I am a ‘stick with it’ type of person when it comes to book reading and will not give up easily. That stubborn trait was rewarded when reading this novel about Michelangelo. The book is certainly wide ranging, covering the whole of his life from his childhood to his death. During that time the main dilemma Michelangelo faced was the same one, the chance of discovery, that someone might betray his feelings for the young men he surrounded himself with. It was a theme that reoccurred again and again, but in the end this is an enjoyable romp around the art and sex life of the great Renaissance artist.

The premise of the novel is that the great artist was too fond of some of his male apprentices and later in his life fell passionately in love with a young nobleman, Tommaso de Cavaliori. While attempting to espouse the theories of new Platonism about the admiration of beauty bringing a person closer to God, both men ‘fall off the wagon’ a couple of times and give in to their physical needs. At the same time Michelangelo writes letters and poems to his younger lover and uses him repeatedly as a model in his drawings and paintings.
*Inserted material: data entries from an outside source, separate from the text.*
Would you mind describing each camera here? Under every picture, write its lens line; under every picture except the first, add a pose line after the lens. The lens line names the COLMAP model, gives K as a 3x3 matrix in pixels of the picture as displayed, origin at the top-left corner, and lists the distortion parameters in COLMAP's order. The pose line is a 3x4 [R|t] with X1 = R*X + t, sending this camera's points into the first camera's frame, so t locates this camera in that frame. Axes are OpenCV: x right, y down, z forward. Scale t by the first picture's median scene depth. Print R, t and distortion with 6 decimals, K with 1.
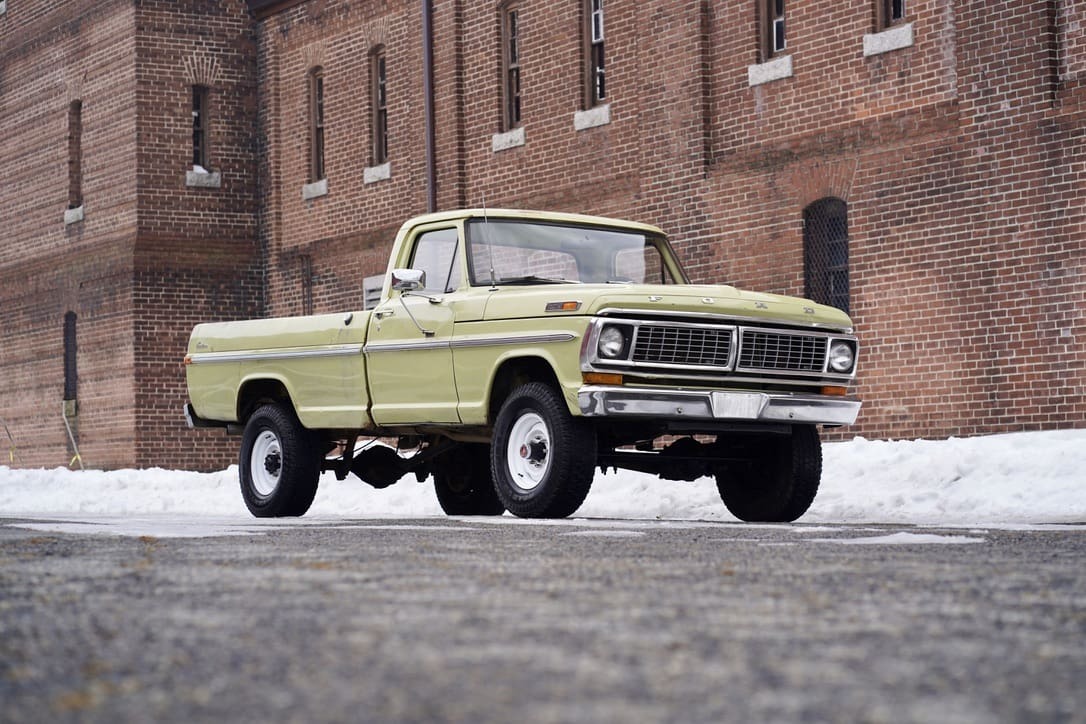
lens RADIAL K [[2557.0, 0, 543.0], [0, 2557.0, 362.0], [0, 0, 1]] dist [0.149694, -3.052094]
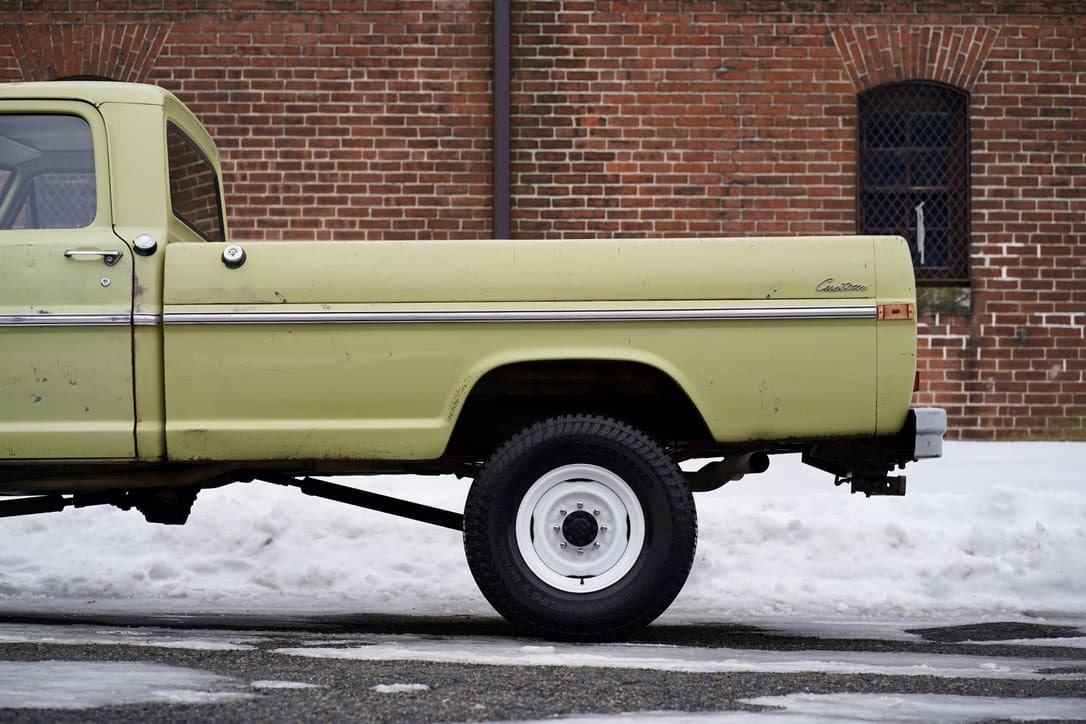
lens RADIAL K [[2557.0, 0, 543.0], [0, 2557.0, 362.0], [0, 0, 1]] dist [0.149694, -3.052094]
pose [[0.512837, 0.047565, 0.857167, -0.288824], [-0.060987, 0.997960, -0.018889, 0.002731], [-0.856317, -0.042588, 0.514691, 0.386379]]
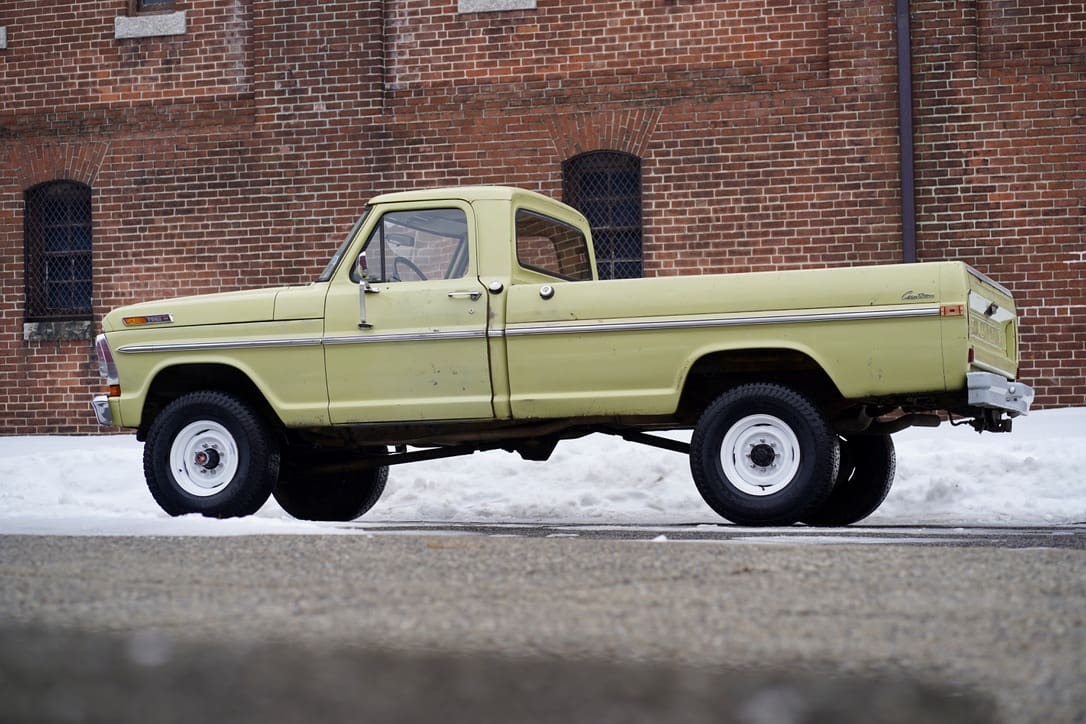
lens RADIAL K [[2557.0, 0, 543.0], [0, 2557.0, 362.0], [0, 0, 1]] dist [0.149694, -3.052094]
pose [[0.754614, 0.026077, 0.655651, -0.390403], [-0.031363, 0.999501, -0.003656, 0.001856], [-0.655419, -0.017804, 0.755055, 0.160773]]
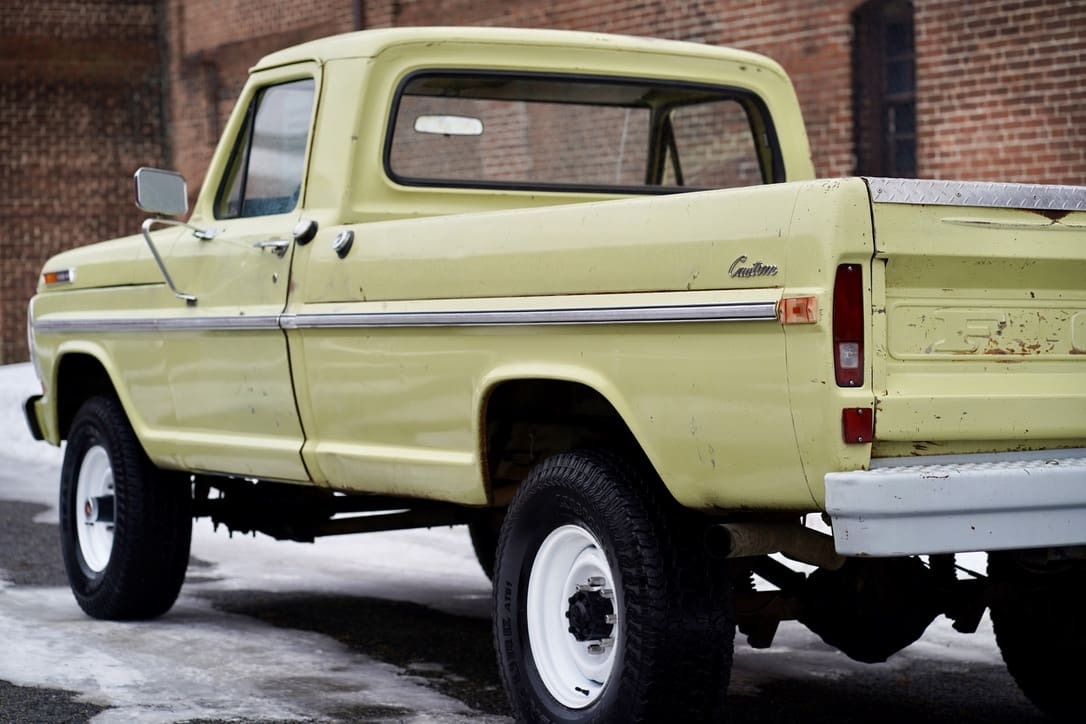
lens RADIAL K [[2580.7, 0, 543.0], [0, 2580.7, 362.0], [0, 0, 1]] dist [0.212550, -3.796708]
pose [[0.999690, -0.005049, -0.024379, 0.037132], [0.007225, 0.995915, 0.090011, -0.030288], [0.023825, -0.090159, 0.995642, 0.311025]]
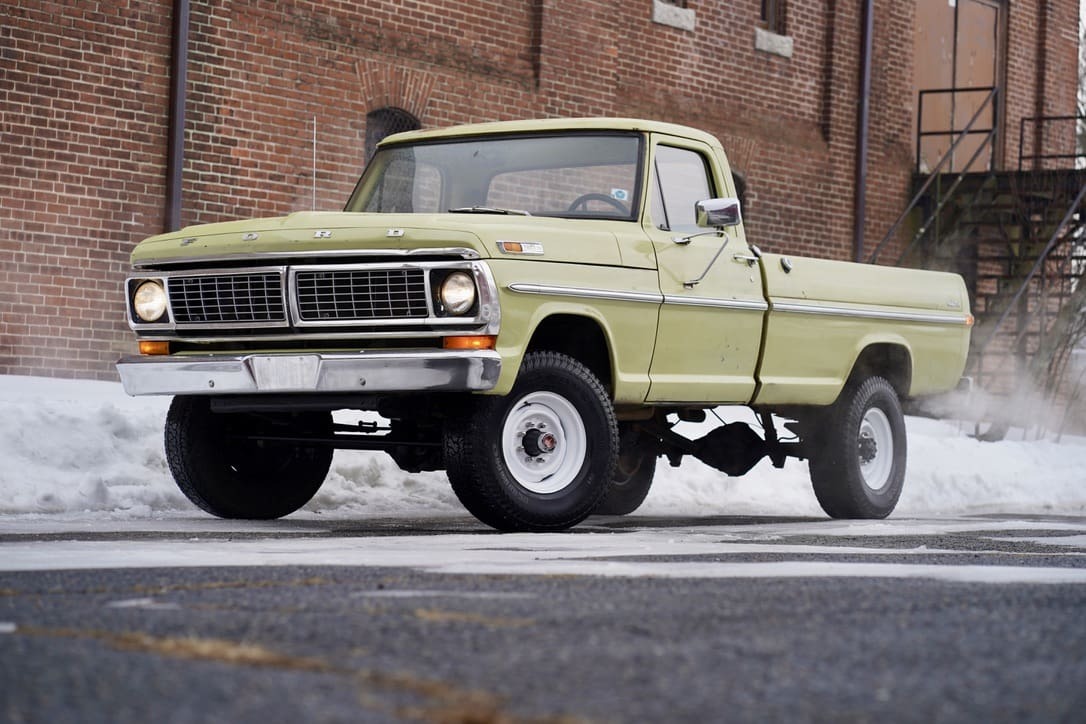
lens RADIAL K [[2557.0, 0, 543.0], [0, 2557.0, 362.0], [0, 0, 1]] dist [0.149694, -3.052094]
pose [[-0.416298, 0.019659, 0.909016, -0.477060], [-0.078861, 0.995218, -0.057638, 0.042525], [-0.905802, -0.095680, -0.412757, 0.960119]]
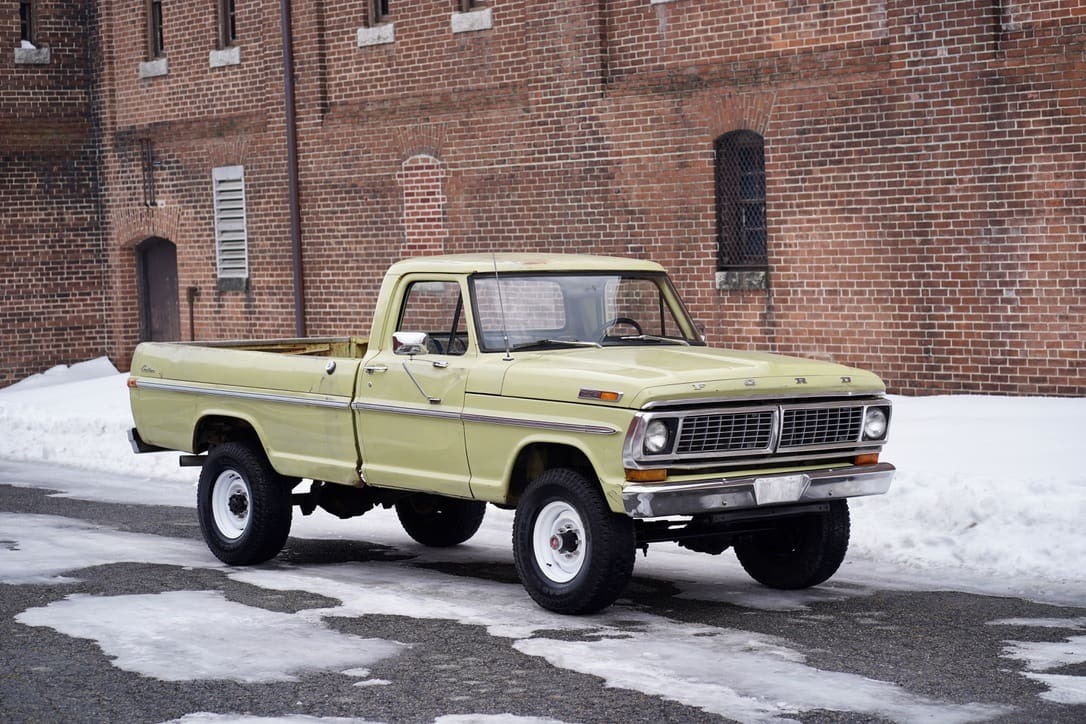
lens RADIAL K [[2557.0, 0, 543.0], [0, 2557.0, 362.0], [0, 0, 1]] dist [0.149694, -3.052094]
pose [[0.994215, -0.023022, 0.104912, -0.068129], [0.012025, 0.994476, 0.104274, -0.080957], [-0.106733, -0.102409, 0.989000, 0.047435]]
It must have been obvious what was going on to those around the great man, so the question just becomes will anyone within the church do anything about it?

Much of the book covers the time when Michelangelo was painting of The Last Judgement behind the alter of the Sistine Chapel, in which a host of naked male figures are represented. The naked art, as well as rumours of amoral behaviour, bring Michelangelo into conflict with a number of cardinals who try to censure his work. Thankfully a series of Popes are more enlightened, and allow the great man to continue to focus on his art. Some of the most enjoyable aspects of the novel were the descriptions of the painting of The Last Judgement, and I was forced into Google to explore some of the great painting. As Michelangelo paints sinners and saints, giving some the features of friends and enemies, the reader is more and more intrigued about how this will look when finished. It is hard to give the sense of scale and perspective on the printed page, let alone how this was all achieved by candlelight.

Another successful aspect of the book was the way it reflects the turmoil of the times. Michelangelo lived into his late 80s and during his lifetime King Henry VIII in England broke away from the Catholic church, causing turmoil across Europe. One gets a sense of this struggle within the church through characters such as Reginald Pole, who was a Catholic cardinal exiled from England and living in Rome.